Nearly a year after Sam’s brain became worthless to science, I had turned in my final pages and was putting in that desperate catching up work you do when you almost ruined your life, but not quite.
Therapy. Decluttering. Shooting guns. Rereading Camus.
A captain from the coroner’s investigation office called.
“I understand that you originally had problems with the remains of Samuel Little, and I apologize for that. I’ve been assigned to the case. I worked up in Corcoran when Manson died, and what happened there was distasteful. Frankly, it was a disgrace. I thought we’d avoid the circus, and it seems that you might handle it respectfully.”
I thanked the captain and said I’d be right there.
My younger son was home sick from school the day I got the call to pick up Sam’s remains. I walked to the door of the LA County coroner’s office, holding my ten-year-old’s feverish hand. With the other, I shook the hand of the coroner and walked back to the car with the ashes of a two-hundred-pound serial killer tucked under my arm.
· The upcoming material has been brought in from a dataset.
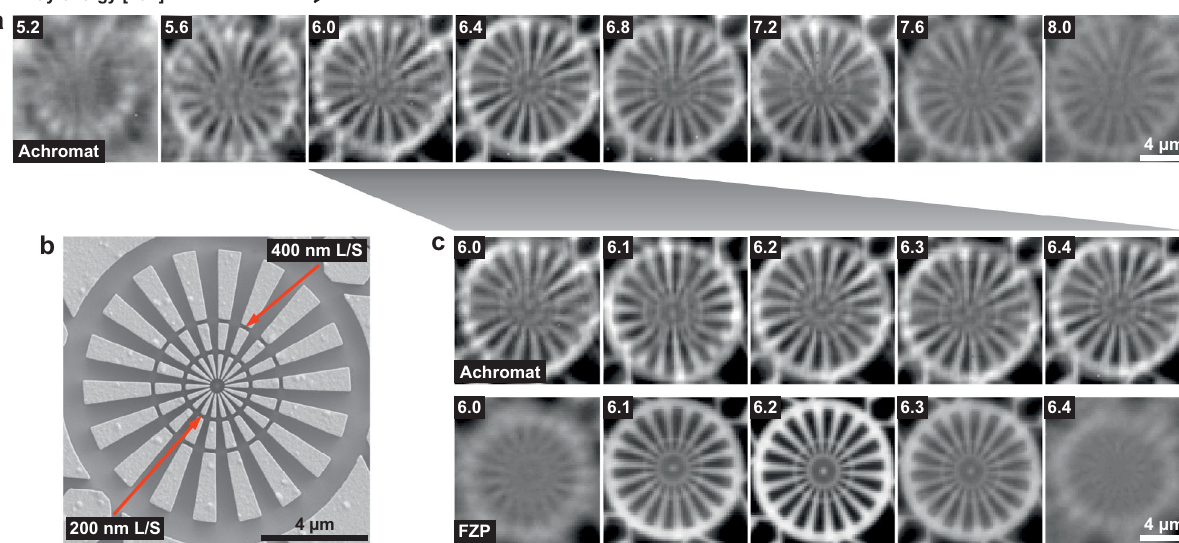
Fig. 2 Demonstration of STXM imaging at different energies using the achromat. a STXM images of the Siemens star sample shown in panel b obtained with the achromat, indicating an achromatic range of > 1 keV around the optimum energy of ~ 6.4 keV. b SEM image of the Siemens star test sample. The radial lines and spaces (L/S) at the outer and inner concentric rings have widths of 400nm and 200 nm, respectively, see red arrows. c Comparison of the STXM results in the energy range of 6.0 keV to 6.4 keV obtained with the achromat (top) and the conventional FZP (bottom). While the contrast of the FZP images changes rapidly with the energy, the image quality achieved with the achromat varies only Fig. 1d, through the caustics of the achromat are shown in Fig. 3a, where the focus position is indicated with a red dashed line. A direct comparison of the caustics obtained with the achromat and the FZP, see Fig. 3b, con fi rms the signi fi cant gain in achromatic range achieved by the achromat, as already observed in the STXM images in Fig. 2. The experimental results for the location of the focal spot agree well with the corresponding calculated curves for both the achromat and the FZP, see Fig. 3c. The difference between the solid and dashed red curves for the achromat, which were cal- culated using Eq. (6) and inserting tabulated δ and β values 15 into Eq. (4), respectively, is small. This indicates that the assumption of no material dispersion that was made in Eq. (6) holds well, see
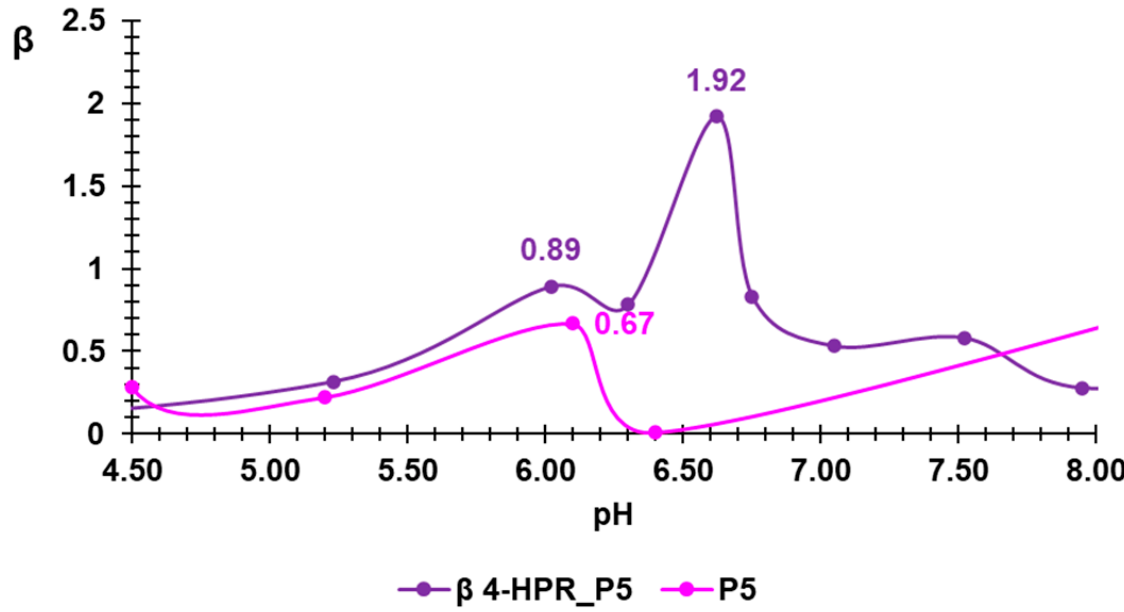
Figure 4. Buffer capacity curves of P5 and 4-HPR-P5 NPs.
“Nice,” my son said when we hit the freeway.
“This is my job. Don’t like it? Get a job. McNuggets?”
He shrugged.
I still don’t know what to do with the ashes. They sit on a shelf in my garage, between the holiday lights and the party plates. The brown plastic box the coroner handed me is about nine inches by seven inches by five inches, and it reads:
Historic Union Cemetery, est. 1872
Crematory and Funeral Home
Samuel Little #21836
The plastic bag of tagged ashes in the container weighs 8.2 lbs. I thought about the weight of ash, the meaning of a pound of flesh, and how the words weight and worth can be synonymous.
I continue to work on Sam’s unsolved murders while adding my foibles and occasional successes to the amateur detective toolbox I carry forward to the next story.
As someone who marks significant moments of my life with tattoos, I chose a tattoo for Sam’s victims. In many traditions, birds travel between the worlds of the living and the dead. They are often messengers of the gods, or conversely, they carry the spirits of the dead to the next world. In the traditional tattoos of American sailors, swallows carry the souls of the drowned to heaven.
Audrey, Alice, Denise, Guadalupe…
I tattooed swallows on my chest to remind me that when you reach into the dark waters, turn your face to the sky.